**DATA EXTRACT**:
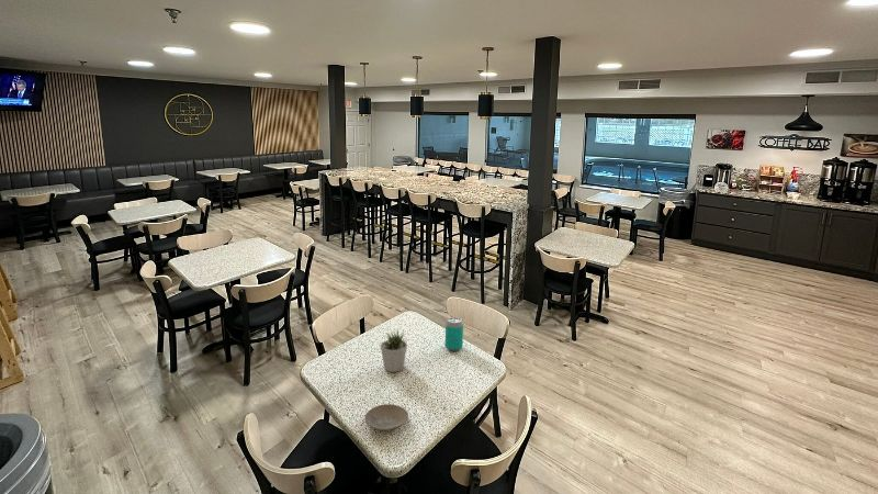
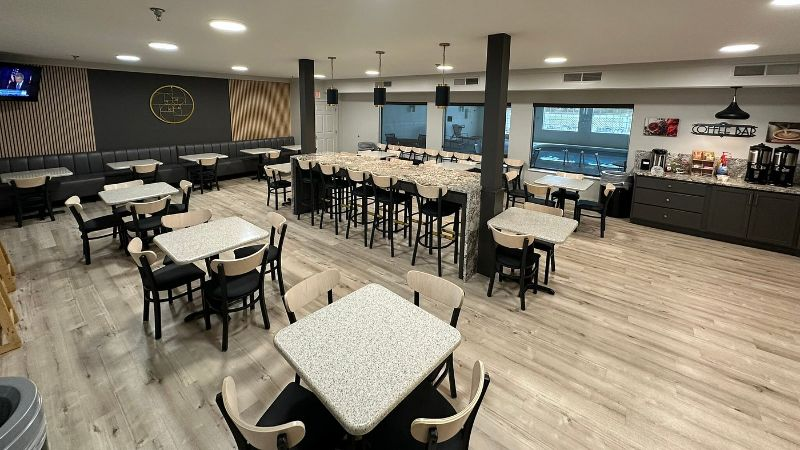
- plate [364,403,409,431]
- potted plant [379,329,408,373]
- beverage can [444,317,464,352]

**REQUIRED ACTION**: Print the whole listing above exactly, and keep every picture out of the copy.

**EXPECTED ANSWER**:
- plate [364,403,409,431]
- potted plant [379,329,408,373]
- beverage can [444,317,464,352]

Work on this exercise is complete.